Sie stellte auch die Frage, ob der Angeklagte das Video nicht vielleicht aus Versehen irgendwo heruntergeladen und ebenfalls versehentlich in dem Ausgang-Ordner gespeichert haben könnte. Grundsätzlich schon, so der Experte, allerdings benenne der Messenger-Dienst die versendeten Dateien nach dem Kopieren in den Ordner um. Auch beim fraglichen Video sei dementsprechend der Dateiname geändert und mit einer Zeitangabe versehen worden. Zwar könne man diese Umbenennung manuell vornehmen, wenn man das System kenne, nach dem das Programm die Dateinamen modifiziert. Warum man dies allerdings tun solle, dafür könne er sich keine Erklärung denken, das sei ein "sehr untypisches Nutzerverhalten".
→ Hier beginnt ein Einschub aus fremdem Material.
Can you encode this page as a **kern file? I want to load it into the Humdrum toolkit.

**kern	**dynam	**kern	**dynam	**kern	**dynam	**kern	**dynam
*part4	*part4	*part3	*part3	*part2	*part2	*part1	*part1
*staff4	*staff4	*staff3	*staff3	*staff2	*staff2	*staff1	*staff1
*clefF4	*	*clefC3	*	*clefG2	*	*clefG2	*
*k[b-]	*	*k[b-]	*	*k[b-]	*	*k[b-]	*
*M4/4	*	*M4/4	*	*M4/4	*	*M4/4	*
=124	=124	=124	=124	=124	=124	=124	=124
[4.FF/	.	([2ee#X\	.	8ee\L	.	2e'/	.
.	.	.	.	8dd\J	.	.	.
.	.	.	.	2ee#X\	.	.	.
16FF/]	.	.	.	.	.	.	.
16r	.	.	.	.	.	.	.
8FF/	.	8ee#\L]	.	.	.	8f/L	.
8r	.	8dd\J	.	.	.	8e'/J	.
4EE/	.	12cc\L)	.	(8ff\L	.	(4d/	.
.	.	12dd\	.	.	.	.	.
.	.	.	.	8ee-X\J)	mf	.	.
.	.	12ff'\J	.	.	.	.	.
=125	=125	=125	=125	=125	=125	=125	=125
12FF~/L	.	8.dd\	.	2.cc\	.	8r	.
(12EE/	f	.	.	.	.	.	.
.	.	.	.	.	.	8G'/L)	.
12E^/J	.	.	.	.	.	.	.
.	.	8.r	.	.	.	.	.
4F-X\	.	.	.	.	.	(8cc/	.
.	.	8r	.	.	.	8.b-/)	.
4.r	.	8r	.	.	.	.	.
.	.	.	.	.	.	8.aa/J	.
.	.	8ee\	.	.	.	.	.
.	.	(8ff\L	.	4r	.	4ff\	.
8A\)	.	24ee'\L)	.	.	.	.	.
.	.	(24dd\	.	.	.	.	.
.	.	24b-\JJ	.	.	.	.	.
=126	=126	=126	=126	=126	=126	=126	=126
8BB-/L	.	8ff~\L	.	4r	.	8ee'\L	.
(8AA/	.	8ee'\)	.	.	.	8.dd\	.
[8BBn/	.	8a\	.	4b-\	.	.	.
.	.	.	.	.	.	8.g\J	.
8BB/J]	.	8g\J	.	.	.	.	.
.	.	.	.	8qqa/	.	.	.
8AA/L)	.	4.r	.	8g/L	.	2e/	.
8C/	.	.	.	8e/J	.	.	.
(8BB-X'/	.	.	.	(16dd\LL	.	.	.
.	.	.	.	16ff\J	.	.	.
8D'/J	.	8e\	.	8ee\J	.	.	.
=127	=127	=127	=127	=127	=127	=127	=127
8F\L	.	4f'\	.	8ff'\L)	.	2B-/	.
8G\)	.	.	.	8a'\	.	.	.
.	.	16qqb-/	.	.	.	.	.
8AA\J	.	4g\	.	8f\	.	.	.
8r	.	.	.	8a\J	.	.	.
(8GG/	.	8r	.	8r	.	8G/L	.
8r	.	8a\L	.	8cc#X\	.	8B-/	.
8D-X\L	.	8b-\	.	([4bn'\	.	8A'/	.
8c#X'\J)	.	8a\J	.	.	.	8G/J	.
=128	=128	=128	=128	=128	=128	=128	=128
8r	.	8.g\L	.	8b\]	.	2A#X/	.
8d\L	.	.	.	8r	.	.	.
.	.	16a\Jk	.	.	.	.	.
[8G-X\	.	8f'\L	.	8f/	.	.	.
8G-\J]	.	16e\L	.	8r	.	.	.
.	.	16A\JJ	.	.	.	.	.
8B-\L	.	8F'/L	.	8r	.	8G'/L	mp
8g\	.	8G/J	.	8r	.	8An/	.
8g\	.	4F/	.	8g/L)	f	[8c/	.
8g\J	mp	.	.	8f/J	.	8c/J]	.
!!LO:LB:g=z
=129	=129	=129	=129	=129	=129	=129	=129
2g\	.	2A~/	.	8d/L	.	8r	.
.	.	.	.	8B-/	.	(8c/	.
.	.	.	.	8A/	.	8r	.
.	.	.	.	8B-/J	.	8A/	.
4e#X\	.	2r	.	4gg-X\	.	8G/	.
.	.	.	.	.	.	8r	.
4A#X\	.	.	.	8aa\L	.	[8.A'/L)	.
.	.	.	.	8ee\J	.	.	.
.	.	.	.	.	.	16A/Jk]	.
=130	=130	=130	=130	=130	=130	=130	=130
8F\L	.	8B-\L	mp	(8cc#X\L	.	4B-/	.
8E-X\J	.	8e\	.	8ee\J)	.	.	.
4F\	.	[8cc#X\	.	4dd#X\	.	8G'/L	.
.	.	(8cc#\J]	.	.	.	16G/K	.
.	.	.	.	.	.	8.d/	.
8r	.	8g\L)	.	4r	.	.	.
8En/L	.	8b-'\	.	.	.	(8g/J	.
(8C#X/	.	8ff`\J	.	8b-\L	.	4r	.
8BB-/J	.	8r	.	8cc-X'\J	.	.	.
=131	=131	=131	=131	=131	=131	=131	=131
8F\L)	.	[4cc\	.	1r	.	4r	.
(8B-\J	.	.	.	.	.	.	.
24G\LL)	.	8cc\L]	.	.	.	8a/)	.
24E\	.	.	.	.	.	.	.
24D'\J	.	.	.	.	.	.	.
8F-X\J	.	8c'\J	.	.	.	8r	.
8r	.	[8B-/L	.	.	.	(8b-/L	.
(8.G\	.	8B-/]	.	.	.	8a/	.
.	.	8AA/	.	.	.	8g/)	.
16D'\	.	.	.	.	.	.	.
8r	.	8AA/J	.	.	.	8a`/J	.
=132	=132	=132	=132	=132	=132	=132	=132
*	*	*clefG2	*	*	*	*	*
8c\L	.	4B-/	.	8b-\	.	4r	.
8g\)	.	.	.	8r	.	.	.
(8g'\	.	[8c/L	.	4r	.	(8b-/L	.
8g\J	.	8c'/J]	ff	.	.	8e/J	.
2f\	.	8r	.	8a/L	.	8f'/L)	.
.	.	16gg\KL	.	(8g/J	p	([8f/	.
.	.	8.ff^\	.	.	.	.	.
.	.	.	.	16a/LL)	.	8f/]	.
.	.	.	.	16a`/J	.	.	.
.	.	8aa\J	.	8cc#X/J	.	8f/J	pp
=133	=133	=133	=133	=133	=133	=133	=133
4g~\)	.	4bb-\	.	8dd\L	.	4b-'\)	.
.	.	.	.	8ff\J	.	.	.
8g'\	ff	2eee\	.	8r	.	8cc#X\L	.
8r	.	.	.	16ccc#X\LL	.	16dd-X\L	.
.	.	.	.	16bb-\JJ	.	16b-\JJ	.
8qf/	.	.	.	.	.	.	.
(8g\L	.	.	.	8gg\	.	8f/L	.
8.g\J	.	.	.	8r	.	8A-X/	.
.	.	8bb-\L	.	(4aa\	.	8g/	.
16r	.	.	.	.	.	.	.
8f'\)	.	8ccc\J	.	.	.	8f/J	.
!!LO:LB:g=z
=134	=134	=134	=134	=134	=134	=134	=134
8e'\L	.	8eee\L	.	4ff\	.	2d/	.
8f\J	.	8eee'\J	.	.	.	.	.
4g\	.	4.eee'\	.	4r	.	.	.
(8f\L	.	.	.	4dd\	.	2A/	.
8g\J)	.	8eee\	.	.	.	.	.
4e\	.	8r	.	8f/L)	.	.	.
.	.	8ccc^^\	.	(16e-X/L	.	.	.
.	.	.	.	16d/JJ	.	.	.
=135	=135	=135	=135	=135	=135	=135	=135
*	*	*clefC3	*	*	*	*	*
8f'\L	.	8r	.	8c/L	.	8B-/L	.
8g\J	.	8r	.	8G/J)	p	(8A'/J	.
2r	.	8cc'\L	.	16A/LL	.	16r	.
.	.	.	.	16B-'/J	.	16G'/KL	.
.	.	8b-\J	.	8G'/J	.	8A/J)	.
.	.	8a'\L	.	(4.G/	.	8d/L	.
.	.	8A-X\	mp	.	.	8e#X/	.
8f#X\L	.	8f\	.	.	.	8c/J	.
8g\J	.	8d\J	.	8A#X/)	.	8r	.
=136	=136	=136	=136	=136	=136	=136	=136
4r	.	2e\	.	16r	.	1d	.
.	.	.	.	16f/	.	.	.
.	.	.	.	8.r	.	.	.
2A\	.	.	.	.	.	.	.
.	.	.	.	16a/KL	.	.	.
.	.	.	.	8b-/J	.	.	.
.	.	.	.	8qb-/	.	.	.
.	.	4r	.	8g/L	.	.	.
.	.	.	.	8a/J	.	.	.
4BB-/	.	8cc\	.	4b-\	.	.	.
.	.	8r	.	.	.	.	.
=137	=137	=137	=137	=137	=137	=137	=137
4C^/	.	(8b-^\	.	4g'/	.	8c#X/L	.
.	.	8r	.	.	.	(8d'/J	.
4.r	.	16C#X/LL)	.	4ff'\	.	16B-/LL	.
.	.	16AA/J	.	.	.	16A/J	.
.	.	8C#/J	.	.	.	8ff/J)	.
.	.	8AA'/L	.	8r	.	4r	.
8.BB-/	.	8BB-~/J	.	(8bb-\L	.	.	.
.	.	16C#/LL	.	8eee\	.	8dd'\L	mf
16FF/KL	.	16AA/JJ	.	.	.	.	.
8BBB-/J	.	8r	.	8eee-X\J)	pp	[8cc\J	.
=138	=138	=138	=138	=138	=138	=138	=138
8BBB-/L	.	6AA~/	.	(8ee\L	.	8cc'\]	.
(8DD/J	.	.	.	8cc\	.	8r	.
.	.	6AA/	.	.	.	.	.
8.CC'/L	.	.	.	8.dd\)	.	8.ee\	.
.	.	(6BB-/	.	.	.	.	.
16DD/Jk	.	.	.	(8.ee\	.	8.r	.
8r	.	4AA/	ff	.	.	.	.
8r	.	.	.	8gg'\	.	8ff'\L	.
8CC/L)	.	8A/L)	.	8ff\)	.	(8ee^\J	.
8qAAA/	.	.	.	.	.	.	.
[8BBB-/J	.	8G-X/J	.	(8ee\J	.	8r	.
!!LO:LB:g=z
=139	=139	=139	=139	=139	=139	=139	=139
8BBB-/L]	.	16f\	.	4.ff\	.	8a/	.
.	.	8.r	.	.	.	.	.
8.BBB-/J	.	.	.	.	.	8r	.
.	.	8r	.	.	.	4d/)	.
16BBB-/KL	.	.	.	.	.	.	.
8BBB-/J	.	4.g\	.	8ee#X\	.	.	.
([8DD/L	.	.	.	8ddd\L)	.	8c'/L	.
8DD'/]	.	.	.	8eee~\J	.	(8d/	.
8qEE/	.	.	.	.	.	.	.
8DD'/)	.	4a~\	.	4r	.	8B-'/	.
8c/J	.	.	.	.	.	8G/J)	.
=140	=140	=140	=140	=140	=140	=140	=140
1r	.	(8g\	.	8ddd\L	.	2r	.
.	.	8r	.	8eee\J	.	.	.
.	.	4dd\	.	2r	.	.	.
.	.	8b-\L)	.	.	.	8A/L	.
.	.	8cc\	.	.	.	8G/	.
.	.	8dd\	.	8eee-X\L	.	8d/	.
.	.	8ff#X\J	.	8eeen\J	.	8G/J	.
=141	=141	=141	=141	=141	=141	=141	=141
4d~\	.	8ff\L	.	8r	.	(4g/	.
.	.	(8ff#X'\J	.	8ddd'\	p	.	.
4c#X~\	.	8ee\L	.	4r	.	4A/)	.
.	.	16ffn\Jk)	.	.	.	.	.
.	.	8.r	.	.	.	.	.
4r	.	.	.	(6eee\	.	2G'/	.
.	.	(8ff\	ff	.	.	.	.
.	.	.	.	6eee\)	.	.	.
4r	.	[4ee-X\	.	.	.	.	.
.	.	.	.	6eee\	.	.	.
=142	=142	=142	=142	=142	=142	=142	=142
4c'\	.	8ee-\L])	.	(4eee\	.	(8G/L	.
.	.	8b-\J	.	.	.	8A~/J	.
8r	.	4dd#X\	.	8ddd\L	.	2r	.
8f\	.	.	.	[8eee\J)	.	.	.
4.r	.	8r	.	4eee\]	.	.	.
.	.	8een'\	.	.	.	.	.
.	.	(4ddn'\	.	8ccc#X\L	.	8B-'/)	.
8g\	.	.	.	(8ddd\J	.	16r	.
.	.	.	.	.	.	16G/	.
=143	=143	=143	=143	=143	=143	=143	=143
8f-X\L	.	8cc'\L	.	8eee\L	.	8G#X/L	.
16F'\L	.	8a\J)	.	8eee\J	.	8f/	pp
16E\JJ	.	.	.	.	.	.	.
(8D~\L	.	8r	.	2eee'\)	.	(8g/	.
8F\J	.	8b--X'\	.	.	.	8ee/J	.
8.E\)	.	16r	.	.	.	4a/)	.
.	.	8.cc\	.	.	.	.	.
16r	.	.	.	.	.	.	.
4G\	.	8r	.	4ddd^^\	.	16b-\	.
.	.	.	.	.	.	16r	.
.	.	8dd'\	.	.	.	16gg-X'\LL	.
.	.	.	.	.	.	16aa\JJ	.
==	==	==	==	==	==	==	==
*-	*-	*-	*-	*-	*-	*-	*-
Ebenso möglich aber genauso unwahrscheinlich sei, dass das Gerät manipuliert worden sei, etwa durch ein Virus. Zwar gebe es Schadprogramme, mit denen man ein fremdes Gerät fernsteuern - und also auch Videos verschicken - könne. Allerdings habe man erstens auf dem Gerät des Angeklagten keine solche Software festgestellt und zweitens gehe es dabei fast immer um finanzielle Interessen, wie etwa Diebstahl sensibler Daten oder Erpressung. "Dass Schadsoftware Kinderporno-Videos verschickt, wäre zwar möglich, ich habe das aber noch nie gesehen", so das Fazit des IT-Fachmannes.

Am Ende geht es nicht mehr um den Sachverhalt sondern nur noch um die Höhe der Geldstrafe

Richterin Vera Hörauf regte eine Besprechung der Verteidigerin mit ihrem Mandanten an. Angesichts des Gutachtens sei eher eine höhere Geldstrafe denkbar. Dies liegt daran, dass ein akzeptierter Strafbefehl als Geständnis gewertet und dem Angeklagten gutgeschrieben wird.

Nach längerer Unterredung zog der Angeklagte den Einspruch teilweise zurück, lediglich die Höhe der Tagessätze stand noch zur Debatte. Als Reinigungskraft in Kurzarbeit verdiene er derzeit lediglich etwa 1100 Euro im Monat, so die Begründung. Die Staatsanwaltschaft folgte dem Argument und beantragte eine Reduzierung auf 30 Euro, die Verteidigung auf zehn. Das Gericht folgte dem ersten Antrag, somit muss der Verurteilte 2700 Euro zahlen. Er nahm das Urteil an, beantragte aber Ratenzahlung.